According to court documents filed in Cook County Circuit Court, Audra Soulias, William's personal assistant at CIR, claimed that in January 1999 she went out to eat on her birthday with two co-workers and one of their boyfriends. During their dinner, William, her boss, showed up unexpectedly. Soulias said that William bought rounds of drinks for everyone at the table and then joined them, without being invited, at a local bar to continue the birthday celebration.
At approximately 2 a.m., Soulias alleged that when she caught a cab to go home, William jumped in and instructed the driver to go to his home. She further alleged that he physically grabbed her out of the cab, pulled her into his house and, despite her cries and pleas to stop, sexually assaulted her with his fingers. Soulias claimed that when she tried to leave, William grabbed her forcefully and pulled her onto the bed, although she was eventually able to shake lose and escape from him and the house.
Soulias said that she told her co-workers about the alleged rape and even played for them a voicemail message left by William the following morning, in which he apologized for his behavior and claimed that he had "a problem." However, on the advice of her friends, Soulias didn't report the incident to the police because she was intimidated by his power, position and wealth, Megan Reichgott suggested in a August 26, 2004 AP Online article.

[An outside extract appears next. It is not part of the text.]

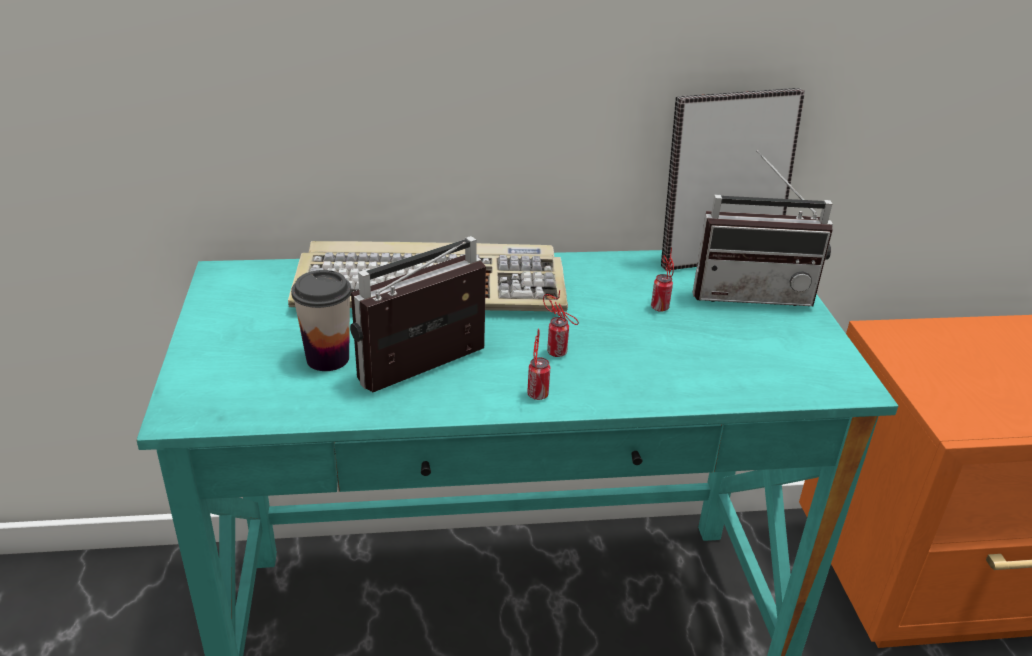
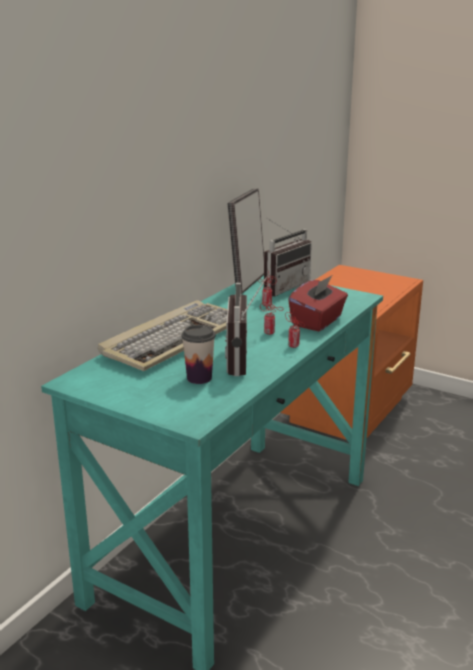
camera: 50 degrees left, 10 degrees down
(667, 380) = (318, 321): none -> red tissue box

Interestingly, Soulias did admit that several months after the incident she had a brief relationship with William, a fact that may hinder her if the case were to go to trial.
Reichgott quoted Soulias' attorney, Kevin O'Reilly, stating that she "ultimately decided to file the civil lawsuit because she wanted to stop an alleged pattern of harassment." One of her co-workers who had gone out with her for dinner on the night of the alleged attack also filed a complaint on two separate occasions with the EEOC in 2003 for sexual harassment and "unwanted sexual advances" allegedly made by William. That same year, another employee at CIR also filed charges with the EEOC alleging that William sexually harassed her during her employment.
William made a statement to the press stating that the accusations against him were "outrageous, untrue and without merit," Reichgott reported. According to an August 31, 2004 CNN.com article, William claimed that the sexual encounters they had were, "in no way forced or coerced" but strictly consensual. The article further quoted William's attorney, Dan Webb, who said that a day before the lawsuit was filed, Soulias' attorney demanded $3.3 million in restitution and threatened lawsuit if the money wasn't immediately received.
The amount of money Webb claimed was demanded by Soulias' lawyers was a far cry from what she was asking for in the suit, which was $50,000 in damages. O'Reilly said that the suit was not about the money but about putting a stop to William's behavior, Reichgott reported. Soulias was quoted in an August 27, 2004 Associated Press article saying that she was "putting William Kennedy Smith on notice. You will not victimize another woman and be able to keep it silent if I can help it!"
Realizing that he had a long battle ahead of him and wanting to protect the organization he founded, William resigned from his position at CIR shortly after the allegations became public, CNN.com reported. A trial date has not yet been set. One thing is for sure, William won't be able to escape the media's attention as he managed to do over the last decade.